The first two columns (not including the dataset column) in Table 4 show the percentage predictive accuracy of both algorithms. The second two columns show the average rule size (number of terms, or attribute-value pairs) for the rules generated for each dataset. The third two columns show the average rule set size for each dataset; this is simply the average number of rules in each rule set. The measures of average rule size and average rule set size give an indication of the complexity (and so comprehensibility) of the rule sets produced by each algorithm. The shading in these six columns denotes a statistically significant win or a loss (according to the corrected WEKA two-tailed Student′s t-test), light grey for a win and dark grey for a loss against the baseline algorithm (PART). Table 5 shows the overall score of the PSO/ACO2 classification algorithm against PART, considering that a significant win counts as “+1” and a significant loss counts as a “−1,” and then calculating the overall score across the 27 datasets.
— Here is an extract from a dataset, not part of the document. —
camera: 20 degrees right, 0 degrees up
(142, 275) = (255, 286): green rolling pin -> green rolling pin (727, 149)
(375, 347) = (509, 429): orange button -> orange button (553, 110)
It can be seen from Tables 4 and 5 that in terms of accuracy PART and PSO/ACO2 are quite closely matched. This is not completely surprising as PART is already considered to be very good in terms of predictive accuracy. Furthermore, there is only one result that is significant in terms of accuracy; the accuracy result for the tic-tac-toe dataset. However, if one scans through the accuracy results it is clear that often one algorithm outperforms the other slightly. In terms of rule set complexity, the algorithms are much less closely matched. When the average rule size results are taken as a whole, PSO/ACO2 generates longer rules in 6 cases overall. Although the average rule size results are significant, the real impact of having a rule that is under one term longer is arguable (as is found in many cases). The most significant results by far are in the rule set size columns. PSO/ACO produces significantly smaller rule sets in 14 cases overall, sometimes having tens of rules less than PART. These improvements have a tangible effect on the comprehensibility of the rule set as a whole.
The reduced PSO/ACO2 classification algorithm (for continuous data only) using standard PSO (i.e., coping only with continuous attributes) is compared with the PSO/ACO2 classification algorithm using two DE variants in Table 6. Although there is one significant loss for each DE variant against the PSO variant, both algorithms seem to slightly outperform each other on certain datasets. Also, there is no clear winner between the different DE variants.
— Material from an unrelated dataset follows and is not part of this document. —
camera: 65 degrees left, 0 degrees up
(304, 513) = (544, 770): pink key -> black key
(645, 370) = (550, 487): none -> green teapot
5. Discussion and Conclusions
We have conducted our experiments on 27 public domain “benchmark” datasets used in the classification literature, and we have shown that PSO/ACO2 is at least competitive with PART (an industry standard classification algorithm) in terms of accuracy, and that PSO/ACO2 often generates much simpler (smaller) rule sets. This is a desirable result in data mining—where the goal is to discover knowledge that is not only accurate but also comprehensible to the user.
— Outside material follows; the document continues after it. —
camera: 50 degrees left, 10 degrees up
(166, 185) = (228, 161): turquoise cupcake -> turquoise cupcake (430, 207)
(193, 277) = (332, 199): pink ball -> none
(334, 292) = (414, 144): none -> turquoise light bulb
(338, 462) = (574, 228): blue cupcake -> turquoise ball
At present, PSO/ACO2 is partly greedy in the sense that it builds each rule with the aim of optimising that rule′s quality individually, without directly taking into account the interaction with other rules. A less greedy, but possibly more computationally expensive way to approach the problem would be to associate a particle with an entire rule set and then to consider the quality of the entire rule set when evaluating a particle. This is known as the “Pittsburgh approach” in the evolutionary algorithm literature, and it could be an interesting research direction. Also the nominal part of the rule is always discovered first and separately from the continuous part, it could be advantageous to use a more “coevolved” approach.